The maximum annual contribution an employer can make to an employee’s excepted benefit HRA will also stay the same.

Here’s a table showing what will happen to the minimums and limits.

HSA and HRAs

Inflation-Adjusted Parameters
2020 2021 2022
HSA: Individual
Contribution Limit  $3,550  $3,600  $3,650
Minimum Deductible  $1,400  $1,400 $1,400
Annual OOP Maximum  $6,900  $ 7,000  $7,050
HSA: Family
Contribution Limit  $7,100  $7,200  $ 7,300
Minimum Deductible  $2,800  $2,800  $2,800
Annual OOP Maximum  $13,800  $14,000  $14,100
Excepted Benefit HRA
Maximum Annual Employer Contribution  $1,800  $1,800  $1,800

The HSA program is part of a federal effort to make Americans better health care shoppers, by providing pots of cash people can use to pay for their own health care services.

The Medicare Prescription Drug, Improvement, and Modernization Act of 2003, the law that created the HSA program, requires people to use HSAs together with high-deductible health plans.

More on this topic

One reason for the high-deductible health plan requirement is to give HSA users “skin in the game,” or enough exposure to what health care really costs to consider price when choosing providers.
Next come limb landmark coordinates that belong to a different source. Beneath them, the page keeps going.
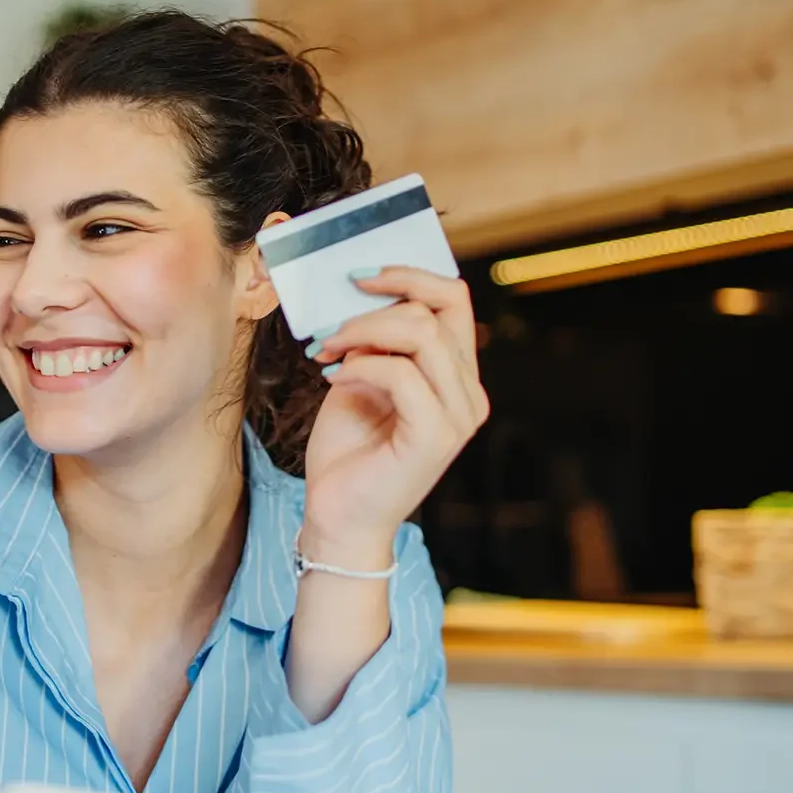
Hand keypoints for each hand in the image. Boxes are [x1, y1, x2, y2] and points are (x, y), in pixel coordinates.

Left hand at [302, 267, 488, 562]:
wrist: (337, 517)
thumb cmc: (346, 453)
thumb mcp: (356, 381)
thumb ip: (370, 342)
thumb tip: (356, 294)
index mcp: (455, 376)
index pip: (453, 300)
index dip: (409, 275)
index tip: (358, 275)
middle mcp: (467, 393)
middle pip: (441, 307)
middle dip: (377, 303)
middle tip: (328, 324)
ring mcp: (458, 416)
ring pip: (422, 334)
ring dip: (361, 331)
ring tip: (324, 351)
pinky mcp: (436, 436)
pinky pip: (402, 373)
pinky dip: (361, 366)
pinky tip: (332, 380)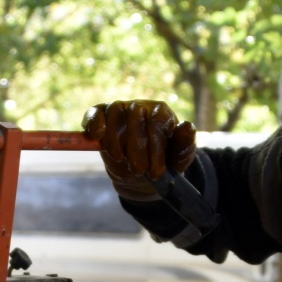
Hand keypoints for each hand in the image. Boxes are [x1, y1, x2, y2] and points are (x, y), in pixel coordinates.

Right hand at [81, 100, 195, 200]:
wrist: (142, 175)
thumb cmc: (163, 164)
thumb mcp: (179, 160)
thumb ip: (185, 146)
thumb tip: (188, 126)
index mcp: (162, 113)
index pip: (157, 120)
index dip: (155, 147)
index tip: (155, 172)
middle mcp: (141, 107)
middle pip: (136, 114)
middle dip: (136, 146)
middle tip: (139, 170)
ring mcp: (120, 110)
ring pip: (115, 111)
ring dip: (115, 138)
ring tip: (120, 159)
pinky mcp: (102, 118)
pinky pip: (95, 112)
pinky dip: (94, 122)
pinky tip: (97, 136)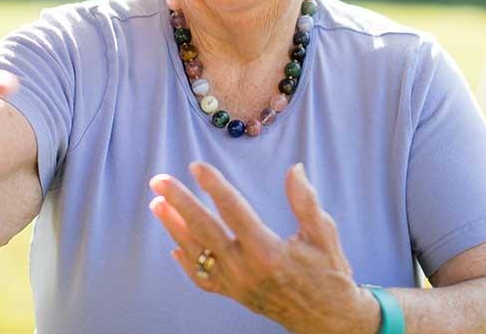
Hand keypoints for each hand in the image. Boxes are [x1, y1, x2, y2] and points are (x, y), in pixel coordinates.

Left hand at [149, 162, 379, 333]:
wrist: (327, 319)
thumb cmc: (329, 273)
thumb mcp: (324, 234)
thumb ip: (306, 201)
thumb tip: (294, 169)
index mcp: (267, 251)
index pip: (232, 210)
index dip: (213, 185)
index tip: (196, 166)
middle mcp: (245, 269)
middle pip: (203, 229)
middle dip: (179, 202)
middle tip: (159, 181)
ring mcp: (236, 284)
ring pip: (196, 253)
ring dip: (174, 227)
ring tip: (157, 203)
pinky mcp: (233, 294)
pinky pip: (202, 279)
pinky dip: (186, 262)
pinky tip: (174, 245)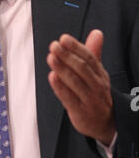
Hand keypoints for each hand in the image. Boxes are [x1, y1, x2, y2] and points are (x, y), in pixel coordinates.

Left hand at [47, 29, 115, 145]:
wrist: (107, 124)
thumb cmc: (97, 93)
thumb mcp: (97, 73)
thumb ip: (93, 52)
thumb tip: (97, 32)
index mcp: (100, 74)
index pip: (89, 57)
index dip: (76, 47)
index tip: (64, 38)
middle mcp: (97, 86)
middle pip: (82, 68)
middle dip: (67, 56)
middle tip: (54, 46)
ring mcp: (90, 100)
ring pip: (75, 82)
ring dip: (62, 69)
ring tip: (51, 57)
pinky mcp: (81, 113)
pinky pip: (70, 99)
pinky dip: (60, 88)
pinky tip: (52, 77)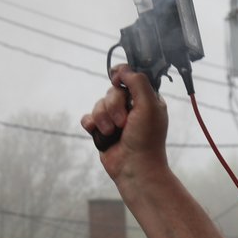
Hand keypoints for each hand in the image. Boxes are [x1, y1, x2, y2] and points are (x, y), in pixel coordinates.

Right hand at [80, 66, 168, 181]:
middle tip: (123, 122)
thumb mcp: (149, 105)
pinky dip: (92, 124)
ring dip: (104, 118)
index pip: (129, 78)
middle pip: (111, 91)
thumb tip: (123, 70)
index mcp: (145, 100)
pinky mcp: (102, 130)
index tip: (117, 80)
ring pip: (98, 104)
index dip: (121, 76)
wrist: (134, 167)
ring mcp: (115, 120)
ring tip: (113, 133)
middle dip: (113, 106)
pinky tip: (99, 133)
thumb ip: (138, 82)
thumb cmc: (146, 139)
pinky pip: (88, 118)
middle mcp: (130, 108)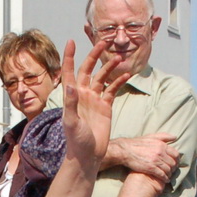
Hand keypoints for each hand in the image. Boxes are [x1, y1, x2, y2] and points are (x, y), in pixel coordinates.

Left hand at [58, 39, 133, 172]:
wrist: (88, 155)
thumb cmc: (76, 140)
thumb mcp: (71, 122)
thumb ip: (71, 104)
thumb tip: (71, 86)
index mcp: (72, 95)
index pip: (70, 71)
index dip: (69, 56)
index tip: (71, 41)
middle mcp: (83, 94)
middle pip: (89, 69)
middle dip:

Another reason for the requirement is to minimize the impact of the HSA program on federal tax revenue. The tax breaks that power the HSA program reduced federal income tax revenue by $8.5 billion in 2020, according to the White House Office of Management and Budget.

The excepted benefit HRA program gives employers something they had been seeking for years: a legal way to give employees cash the employees can use to buy their own health insurance.

An employee cannot use excepted benefit HRA cash to pay for ordinary individual major medical coverage. An employee can use the excepted benefit HRA cash to pay COBRA health coverage continuation premiums.

An employee also can use the cash to pay for health benefits that are “excepted from,” or exempted from, the Health Insurance Portability and Accountability Act and Affordable Care Act rules that apply to major medical insurance. The list of excepted benefits includes dental insurance, vision insurance, disability insurance and critical illness insurance.